Depuis leur retour au pouvoir, les talibans ont progressivement démantelé les dispositifs institutionnels de protection des femmes. Le ministère des Affaires féminines a été supprimé, les tribunaux spécialisés dans les violences domestiques ont disparu et de nombreuses ONG locales ont vu leur activité restreinte.

Dans ce contexte, la publication d’un code pénal réduisant les possibilités de poursuites en cas de violences conjugales apparaît, pour les défenseurs des droits humains, comme une étape supplémentaire dans l’effacement des garanties juridiques. Même en l’absence d’une formule explicitement écrite « les maris peuvent frapper leurs épouses », la condition de blessures graves comme seuil pénal change profondément la portée du droit.
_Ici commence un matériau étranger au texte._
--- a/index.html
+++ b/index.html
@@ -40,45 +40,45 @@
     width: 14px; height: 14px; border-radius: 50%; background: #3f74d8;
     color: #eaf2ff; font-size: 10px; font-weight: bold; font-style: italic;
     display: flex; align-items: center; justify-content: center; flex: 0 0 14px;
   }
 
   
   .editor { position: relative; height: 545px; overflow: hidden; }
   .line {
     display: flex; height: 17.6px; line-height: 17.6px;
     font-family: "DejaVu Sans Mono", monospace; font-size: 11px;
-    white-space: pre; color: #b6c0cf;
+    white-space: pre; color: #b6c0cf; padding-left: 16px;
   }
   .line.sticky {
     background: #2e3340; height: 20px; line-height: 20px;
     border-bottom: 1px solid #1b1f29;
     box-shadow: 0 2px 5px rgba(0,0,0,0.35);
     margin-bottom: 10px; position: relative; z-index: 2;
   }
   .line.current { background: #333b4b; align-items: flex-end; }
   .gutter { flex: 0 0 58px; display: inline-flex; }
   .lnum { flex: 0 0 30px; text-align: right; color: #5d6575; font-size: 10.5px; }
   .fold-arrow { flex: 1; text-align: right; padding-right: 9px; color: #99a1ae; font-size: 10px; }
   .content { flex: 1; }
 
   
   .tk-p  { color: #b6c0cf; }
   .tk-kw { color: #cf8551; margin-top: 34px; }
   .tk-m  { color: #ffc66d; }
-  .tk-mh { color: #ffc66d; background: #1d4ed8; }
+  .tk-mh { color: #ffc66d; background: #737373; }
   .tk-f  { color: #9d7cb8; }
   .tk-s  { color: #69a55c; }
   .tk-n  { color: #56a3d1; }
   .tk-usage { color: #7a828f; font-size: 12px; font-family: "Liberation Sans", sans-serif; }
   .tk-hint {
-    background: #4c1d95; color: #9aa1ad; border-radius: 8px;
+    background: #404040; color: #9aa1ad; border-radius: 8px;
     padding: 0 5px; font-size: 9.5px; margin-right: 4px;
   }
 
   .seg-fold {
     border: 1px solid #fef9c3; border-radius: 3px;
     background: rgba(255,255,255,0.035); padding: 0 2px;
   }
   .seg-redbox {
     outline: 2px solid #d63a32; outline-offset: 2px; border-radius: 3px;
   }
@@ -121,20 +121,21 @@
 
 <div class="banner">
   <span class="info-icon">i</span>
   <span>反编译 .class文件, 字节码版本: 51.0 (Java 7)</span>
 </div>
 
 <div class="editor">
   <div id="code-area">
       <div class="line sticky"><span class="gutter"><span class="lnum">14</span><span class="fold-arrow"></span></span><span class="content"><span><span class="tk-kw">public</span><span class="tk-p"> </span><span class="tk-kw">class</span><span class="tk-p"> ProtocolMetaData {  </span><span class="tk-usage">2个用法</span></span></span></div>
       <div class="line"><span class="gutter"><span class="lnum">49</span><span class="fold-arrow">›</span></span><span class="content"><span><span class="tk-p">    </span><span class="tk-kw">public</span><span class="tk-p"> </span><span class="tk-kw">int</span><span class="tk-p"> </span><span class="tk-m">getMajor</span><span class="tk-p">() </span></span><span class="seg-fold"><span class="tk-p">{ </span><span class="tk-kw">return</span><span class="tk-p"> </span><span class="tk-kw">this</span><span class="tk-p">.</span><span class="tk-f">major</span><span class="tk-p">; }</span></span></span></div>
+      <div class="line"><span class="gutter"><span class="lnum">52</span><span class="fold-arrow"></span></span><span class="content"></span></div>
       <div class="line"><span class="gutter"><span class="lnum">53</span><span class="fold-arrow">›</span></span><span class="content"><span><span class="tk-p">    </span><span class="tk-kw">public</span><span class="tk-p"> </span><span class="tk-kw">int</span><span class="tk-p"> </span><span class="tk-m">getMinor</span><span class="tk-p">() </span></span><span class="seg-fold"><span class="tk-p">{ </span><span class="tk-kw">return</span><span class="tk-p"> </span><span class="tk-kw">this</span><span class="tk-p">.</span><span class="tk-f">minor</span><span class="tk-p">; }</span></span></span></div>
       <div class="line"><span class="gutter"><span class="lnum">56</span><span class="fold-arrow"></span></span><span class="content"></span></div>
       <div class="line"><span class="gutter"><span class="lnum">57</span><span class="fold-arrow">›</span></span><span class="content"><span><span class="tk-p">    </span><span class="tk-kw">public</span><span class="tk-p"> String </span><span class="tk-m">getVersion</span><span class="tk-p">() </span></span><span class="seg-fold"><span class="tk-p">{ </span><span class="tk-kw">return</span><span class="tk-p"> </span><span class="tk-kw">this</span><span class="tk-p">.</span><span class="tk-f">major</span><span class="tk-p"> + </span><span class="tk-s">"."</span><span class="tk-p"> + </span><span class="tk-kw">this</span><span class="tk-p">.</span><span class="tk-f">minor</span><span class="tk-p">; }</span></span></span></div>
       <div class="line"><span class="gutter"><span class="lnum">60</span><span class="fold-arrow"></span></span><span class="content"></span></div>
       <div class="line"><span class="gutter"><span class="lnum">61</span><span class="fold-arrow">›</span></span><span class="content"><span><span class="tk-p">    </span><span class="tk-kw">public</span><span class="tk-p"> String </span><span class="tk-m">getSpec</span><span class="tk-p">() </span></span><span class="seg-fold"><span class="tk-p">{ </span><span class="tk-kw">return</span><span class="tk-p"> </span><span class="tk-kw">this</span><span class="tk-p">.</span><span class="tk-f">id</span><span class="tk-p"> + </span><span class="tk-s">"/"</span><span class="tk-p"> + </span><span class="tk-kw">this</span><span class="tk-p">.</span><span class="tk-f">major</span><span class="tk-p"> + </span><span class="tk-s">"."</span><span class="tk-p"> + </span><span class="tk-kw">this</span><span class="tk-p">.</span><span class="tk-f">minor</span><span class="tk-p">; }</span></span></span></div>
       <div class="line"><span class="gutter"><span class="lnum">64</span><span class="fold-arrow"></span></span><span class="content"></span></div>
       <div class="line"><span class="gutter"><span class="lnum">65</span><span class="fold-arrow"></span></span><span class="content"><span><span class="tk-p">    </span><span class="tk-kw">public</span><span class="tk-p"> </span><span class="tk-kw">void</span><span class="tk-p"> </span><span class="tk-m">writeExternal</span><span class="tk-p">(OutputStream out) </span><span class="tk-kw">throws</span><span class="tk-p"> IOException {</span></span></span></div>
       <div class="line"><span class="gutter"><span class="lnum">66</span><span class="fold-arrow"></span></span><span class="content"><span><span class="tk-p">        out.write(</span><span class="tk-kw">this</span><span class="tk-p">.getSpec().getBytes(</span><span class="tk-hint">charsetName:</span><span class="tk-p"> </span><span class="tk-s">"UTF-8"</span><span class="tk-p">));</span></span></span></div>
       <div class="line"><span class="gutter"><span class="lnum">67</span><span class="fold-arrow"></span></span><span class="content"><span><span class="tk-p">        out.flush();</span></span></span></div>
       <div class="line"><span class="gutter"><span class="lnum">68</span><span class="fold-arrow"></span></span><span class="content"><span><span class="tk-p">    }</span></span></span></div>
Pour les observateurs, l’enjeu est aussi symbolique. En l’absence de mécanismes indépendants de contrôle et de recours, les femmes afghanes disposent de marges extrêmement réduites pour dénoncer des violences. L’exigence de preuves visibles, dans une société où l’accès à la justice est déjà limité pour les femmes, pourrait rendre les poursuites quasi impossibles dans la pratique.
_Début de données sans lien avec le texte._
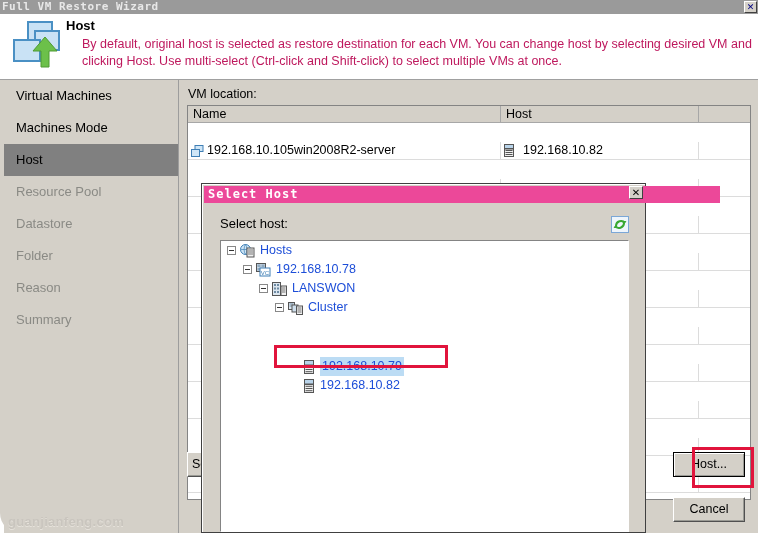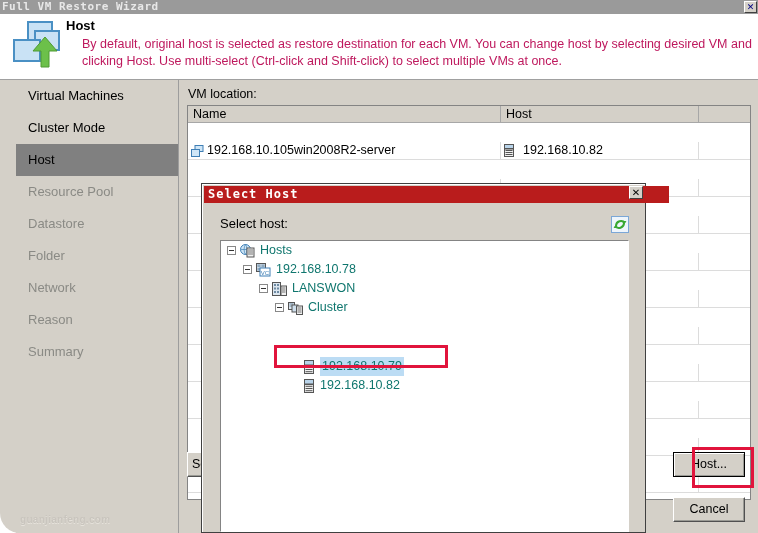--- a/index.html
+++ b/index.html
@@ -107,21 +107,21 @@
     left: 82px; top: 22px;
     width: 688px;
     font-size: 12.5px;
     line-height: 17px;
     color: #be185d;
   }
 
   
   .sidebar {
     position: absolute;
-    left: 16px; top: 80px;
+    left: 4px; top: 80px;
     width: 178px;
     height: 453px;
     background: #d4d0c8;
   }
   .sidebar-item {
     height: 32px;
     line-height: 32px;
     padding-left: 12px;
     font-size: 13px;
     color: #000000;
@@ -133,21 +133,21 @@
     color: #8a8a85;
   }
   .sidebar-item.selected {
     background: #808080;
     color: #000000;
   }
   .watermark {
     position: absolute;
     left: 4px;
     top: 434px;
-    font-size: 10px;
+    font-size: 13px;
     font-weight: bold;
     color: #c9c5be;
     text-shadow: 0 1px 0 #e6e2db;
     letter-spacing: 0.3px;
     user-select: none;
   }
 
   .sidebar-divider {
     position: absolute;
     left: 178px; top: 80px;
@@ -284,23 +284,23 @@
     width: 445px;
     height: 350px;
     background: #d4d0c8;
     border: 1px solid #404040;
     box-shadow: inset 1px 1px 0 #ffffff;
     box-sizing: border-box;
   }
   .dlg-titlebar {
     position: absolute;
     left: 2px; top: 2px;
-    width: 465px;
+    width: 516px;
     height: 17px;
-    background: #b91c1c;
+    background: #ec4899;
     display: flex;
     align-items: flex-start;
     box-sizing: border-box;
     padding-left: 4px;
   }
   .dlg-title-text {
     font-family: "DejaVu Sans Mono", "Liberation Mono", monospace;
     font-size: 12px;
     font-weight: bold;
     color: #ffffff;
@@ -352,21 +352,21 @@
     border-right: 1px solid #ffffff;
     border-bottom: 1px solid #ffffff;
     box-sizing: border-box;
     overflow: hidden;
   }
   .tree-row {
     height: 19px;
     display: flex;
     align-items: center;
     font-size: 12.5px;
-    color: #0f766e;
+    color: #1d4ed8;
     white-space: nowrap;
     cursor: default;
   }
   .expander {
     width: 9px; height: 9px;
     border: 1px solid #888888;
     background: #ffffff;
     position: relative;
     flex: 0 0 9px;
     margin-right: 4px;
@@ -413,26 +413,25 @@
           <rect x="6" y="22" width="26" height="21" fill="#c9e2f5" stroke="#4a90c4" stroke-width="2"></rect>
           <path d="M33 49 L33 33 L25 33 L37 19 L49 33 L41 33 L41 49 Z" fill="#6cc04a" stroke="#4f9a32" stroke-width="1"></path>
         </svg>
       </div>
       <div class="header-title">Host</div>
       <div class="header-desc">By default, original host is selected as restore destination for each VM. You can change host by selecting desired VM and clicking Host. Use multi-select (Ctrl-click and Shift-click) to select multiple VMs at once.</div>
     </div>
 
     <div class="sidebar">
       <div class="sidebar-item">Virtual Machines</div>
-      <div class="sidebar-item">Cluster Mode</div>
+      <div class="sidebar-item">Machines Mode</div>
       <div class="sidebar-item selected">Host</div>
       <div class="sidebar-item dim">Resource Pool</div>
       <div class="sidebar-item dim">Datastore</div>
       <div class="sidebar-item dim">Folder</div>
-      <div class="sidebar-item dim">Network</div>
       <div class="sidebar-item dim">Reason</div>
       <div class="sidebar-item dim">Summary</div>
       <div class="watermark">guanjianfeng.com</div>
     </div>
     <div class="sidebar-divider"></div>
 
     <div class="content">
       <div class="vm-location-label">VM location:</div>
 
       <div class="grid">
La controverse intervient alors que la situation des femmes en Afghanistan continue d’inquiéter la communauté internationale. Accès à l’éducation secondaire et universitaire restreint, limitations de déplacement, exclusion de nombreux emplois : le nouveau code pénal s’inscrit dans un environnement juridique et social déjà profondément transformé depuis 2021.